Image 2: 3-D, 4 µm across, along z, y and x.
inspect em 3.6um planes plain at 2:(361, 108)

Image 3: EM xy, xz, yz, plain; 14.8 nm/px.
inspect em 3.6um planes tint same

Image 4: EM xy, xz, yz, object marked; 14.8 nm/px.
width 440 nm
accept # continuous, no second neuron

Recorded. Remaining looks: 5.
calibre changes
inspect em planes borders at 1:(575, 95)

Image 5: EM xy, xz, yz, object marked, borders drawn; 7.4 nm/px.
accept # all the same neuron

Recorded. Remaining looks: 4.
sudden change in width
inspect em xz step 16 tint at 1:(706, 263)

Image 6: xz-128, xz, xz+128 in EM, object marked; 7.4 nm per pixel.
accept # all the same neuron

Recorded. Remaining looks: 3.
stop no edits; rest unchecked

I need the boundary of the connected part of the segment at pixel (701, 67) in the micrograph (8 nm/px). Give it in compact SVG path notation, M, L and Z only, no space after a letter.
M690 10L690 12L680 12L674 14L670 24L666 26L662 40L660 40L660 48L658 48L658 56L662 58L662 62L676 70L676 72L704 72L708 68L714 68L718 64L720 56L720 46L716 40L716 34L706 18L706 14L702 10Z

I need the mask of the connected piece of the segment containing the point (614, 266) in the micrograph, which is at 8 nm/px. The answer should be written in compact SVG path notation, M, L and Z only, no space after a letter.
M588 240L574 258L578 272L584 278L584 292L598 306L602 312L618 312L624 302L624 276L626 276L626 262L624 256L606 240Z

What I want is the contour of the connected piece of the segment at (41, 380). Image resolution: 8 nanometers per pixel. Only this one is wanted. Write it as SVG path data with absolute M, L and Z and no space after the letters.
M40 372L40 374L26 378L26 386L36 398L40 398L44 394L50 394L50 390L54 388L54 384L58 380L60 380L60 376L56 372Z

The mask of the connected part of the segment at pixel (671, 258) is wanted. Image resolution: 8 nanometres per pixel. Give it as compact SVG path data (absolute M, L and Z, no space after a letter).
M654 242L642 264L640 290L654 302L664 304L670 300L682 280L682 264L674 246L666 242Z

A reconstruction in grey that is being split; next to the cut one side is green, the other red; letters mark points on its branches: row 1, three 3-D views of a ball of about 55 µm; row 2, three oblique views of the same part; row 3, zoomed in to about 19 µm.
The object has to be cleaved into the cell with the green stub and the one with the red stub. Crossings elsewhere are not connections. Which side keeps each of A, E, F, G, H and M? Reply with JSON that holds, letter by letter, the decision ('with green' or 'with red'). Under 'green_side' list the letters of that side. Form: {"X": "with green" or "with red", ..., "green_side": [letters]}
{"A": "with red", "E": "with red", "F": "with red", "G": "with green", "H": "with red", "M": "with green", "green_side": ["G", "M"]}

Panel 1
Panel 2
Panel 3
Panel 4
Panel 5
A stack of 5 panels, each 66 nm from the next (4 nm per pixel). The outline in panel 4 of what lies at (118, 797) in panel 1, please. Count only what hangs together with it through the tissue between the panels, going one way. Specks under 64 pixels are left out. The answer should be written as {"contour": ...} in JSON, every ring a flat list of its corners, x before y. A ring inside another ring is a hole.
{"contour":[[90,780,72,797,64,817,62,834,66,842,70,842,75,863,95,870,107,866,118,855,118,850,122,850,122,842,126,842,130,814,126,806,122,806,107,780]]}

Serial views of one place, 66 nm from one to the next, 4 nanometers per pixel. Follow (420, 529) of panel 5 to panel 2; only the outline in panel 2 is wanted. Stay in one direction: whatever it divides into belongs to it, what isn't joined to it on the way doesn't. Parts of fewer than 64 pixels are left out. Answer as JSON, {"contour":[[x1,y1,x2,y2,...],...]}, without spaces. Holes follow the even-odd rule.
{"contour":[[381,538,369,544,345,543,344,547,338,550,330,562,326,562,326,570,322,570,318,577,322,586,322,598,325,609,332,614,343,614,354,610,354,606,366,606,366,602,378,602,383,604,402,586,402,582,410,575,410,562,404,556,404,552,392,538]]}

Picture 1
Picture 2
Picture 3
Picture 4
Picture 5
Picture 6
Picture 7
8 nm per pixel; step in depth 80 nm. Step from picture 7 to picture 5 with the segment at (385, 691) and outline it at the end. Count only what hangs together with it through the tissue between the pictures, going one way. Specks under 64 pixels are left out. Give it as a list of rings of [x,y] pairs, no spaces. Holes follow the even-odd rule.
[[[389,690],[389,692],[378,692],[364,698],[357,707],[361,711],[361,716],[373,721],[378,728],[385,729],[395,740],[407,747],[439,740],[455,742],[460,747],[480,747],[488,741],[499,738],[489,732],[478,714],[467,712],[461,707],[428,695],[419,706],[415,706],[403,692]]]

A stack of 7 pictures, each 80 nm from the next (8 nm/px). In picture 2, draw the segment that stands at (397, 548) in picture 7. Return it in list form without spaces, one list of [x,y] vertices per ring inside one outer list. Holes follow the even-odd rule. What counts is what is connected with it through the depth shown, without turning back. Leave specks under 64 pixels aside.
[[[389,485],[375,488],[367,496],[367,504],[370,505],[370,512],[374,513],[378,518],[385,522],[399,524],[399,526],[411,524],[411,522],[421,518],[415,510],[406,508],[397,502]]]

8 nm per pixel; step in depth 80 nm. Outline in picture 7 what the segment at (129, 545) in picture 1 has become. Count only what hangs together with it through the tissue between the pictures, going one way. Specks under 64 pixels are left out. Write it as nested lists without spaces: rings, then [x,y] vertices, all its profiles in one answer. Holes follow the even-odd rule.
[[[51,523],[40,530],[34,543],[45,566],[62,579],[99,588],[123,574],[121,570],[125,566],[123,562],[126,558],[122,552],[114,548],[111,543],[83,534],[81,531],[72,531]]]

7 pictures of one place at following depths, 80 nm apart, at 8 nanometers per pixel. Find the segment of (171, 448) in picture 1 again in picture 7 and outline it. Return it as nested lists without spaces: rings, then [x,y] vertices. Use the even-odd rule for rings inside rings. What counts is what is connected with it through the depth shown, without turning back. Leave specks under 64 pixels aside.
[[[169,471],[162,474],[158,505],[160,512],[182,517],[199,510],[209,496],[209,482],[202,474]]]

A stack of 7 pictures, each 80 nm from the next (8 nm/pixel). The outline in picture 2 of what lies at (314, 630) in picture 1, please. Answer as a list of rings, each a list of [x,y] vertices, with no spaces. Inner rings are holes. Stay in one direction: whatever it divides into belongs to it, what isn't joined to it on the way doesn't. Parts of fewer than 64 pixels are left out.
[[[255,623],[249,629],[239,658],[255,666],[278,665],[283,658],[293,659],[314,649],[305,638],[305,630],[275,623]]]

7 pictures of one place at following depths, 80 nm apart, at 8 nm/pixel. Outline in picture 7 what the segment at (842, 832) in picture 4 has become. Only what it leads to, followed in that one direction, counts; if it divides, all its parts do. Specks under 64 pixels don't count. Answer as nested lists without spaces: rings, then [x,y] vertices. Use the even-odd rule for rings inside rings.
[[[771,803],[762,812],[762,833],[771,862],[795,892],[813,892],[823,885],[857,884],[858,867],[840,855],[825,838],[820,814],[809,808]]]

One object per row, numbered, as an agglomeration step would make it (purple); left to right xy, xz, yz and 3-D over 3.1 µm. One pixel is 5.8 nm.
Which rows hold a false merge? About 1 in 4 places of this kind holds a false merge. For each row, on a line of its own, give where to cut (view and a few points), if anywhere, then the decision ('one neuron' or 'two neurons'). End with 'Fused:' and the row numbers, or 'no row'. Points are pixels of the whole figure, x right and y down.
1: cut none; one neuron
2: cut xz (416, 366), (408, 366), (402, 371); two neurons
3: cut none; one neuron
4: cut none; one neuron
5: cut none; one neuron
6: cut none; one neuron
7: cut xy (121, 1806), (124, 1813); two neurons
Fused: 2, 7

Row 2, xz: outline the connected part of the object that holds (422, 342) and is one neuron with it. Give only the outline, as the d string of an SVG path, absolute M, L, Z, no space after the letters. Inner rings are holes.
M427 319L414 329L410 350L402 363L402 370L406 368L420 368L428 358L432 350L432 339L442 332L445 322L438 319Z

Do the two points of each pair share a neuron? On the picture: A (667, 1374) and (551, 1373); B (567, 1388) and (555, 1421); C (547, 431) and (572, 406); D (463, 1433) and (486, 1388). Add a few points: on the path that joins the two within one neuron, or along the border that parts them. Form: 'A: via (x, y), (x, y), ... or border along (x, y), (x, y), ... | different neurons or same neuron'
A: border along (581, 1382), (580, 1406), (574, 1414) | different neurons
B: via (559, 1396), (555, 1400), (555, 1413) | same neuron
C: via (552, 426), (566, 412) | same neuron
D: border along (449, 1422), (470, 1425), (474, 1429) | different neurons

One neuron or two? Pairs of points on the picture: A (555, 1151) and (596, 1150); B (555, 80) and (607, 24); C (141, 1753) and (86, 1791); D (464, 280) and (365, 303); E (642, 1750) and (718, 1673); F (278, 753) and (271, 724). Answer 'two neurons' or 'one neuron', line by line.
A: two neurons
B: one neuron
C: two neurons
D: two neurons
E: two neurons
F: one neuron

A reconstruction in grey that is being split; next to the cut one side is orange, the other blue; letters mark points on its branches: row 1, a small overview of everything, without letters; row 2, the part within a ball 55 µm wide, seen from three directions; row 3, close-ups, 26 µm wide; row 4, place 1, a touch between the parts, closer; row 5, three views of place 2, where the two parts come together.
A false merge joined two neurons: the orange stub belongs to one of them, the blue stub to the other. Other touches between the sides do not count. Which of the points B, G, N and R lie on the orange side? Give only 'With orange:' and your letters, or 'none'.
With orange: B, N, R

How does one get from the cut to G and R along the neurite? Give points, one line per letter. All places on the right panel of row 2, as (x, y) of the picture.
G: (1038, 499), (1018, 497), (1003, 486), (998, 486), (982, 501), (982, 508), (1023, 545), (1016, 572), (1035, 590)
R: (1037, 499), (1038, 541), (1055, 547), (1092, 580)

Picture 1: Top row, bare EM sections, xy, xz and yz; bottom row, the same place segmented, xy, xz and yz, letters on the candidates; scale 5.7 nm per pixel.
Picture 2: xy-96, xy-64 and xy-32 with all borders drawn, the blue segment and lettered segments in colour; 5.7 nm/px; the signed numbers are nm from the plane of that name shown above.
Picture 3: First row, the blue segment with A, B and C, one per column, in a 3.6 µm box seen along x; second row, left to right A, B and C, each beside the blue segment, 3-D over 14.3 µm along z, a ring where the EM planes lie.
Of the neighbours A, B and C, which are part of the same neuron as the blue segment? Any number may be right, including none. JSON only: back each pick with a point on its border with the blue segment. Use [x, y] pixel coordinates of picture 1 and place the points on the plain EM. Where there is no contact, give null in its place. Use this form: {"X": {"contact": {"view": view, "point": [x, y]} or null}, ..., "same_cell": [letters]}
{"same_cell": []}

◇ ◇ ◇ ◇ ◇ ◇ ◇

● THE PROBLEM: From the data above, copy out every line with the string "split" in it.

● ANSWER SECTION:
A reconstruction in grey that is being split; next to the cut one side is green, the other red; letters mark points on its branches: row 1, three 3-D views of a ball of about 55 µm; row 2, three oblique views of the same part; row 3, zoomed in to about 19 µm.
A reconstruction in grey that is being split; next to the cut one side is orange, the other blue; letters mark points on its branches: row 1, a small overview of everything, without letters; row 2, the part within a ball 55 µm wide, seen from three directions; row 3, close-ups, 26 µm wide; row 4, place 1, a touch between the parts, closer; row 5, three views of place 2, where the two parts come together.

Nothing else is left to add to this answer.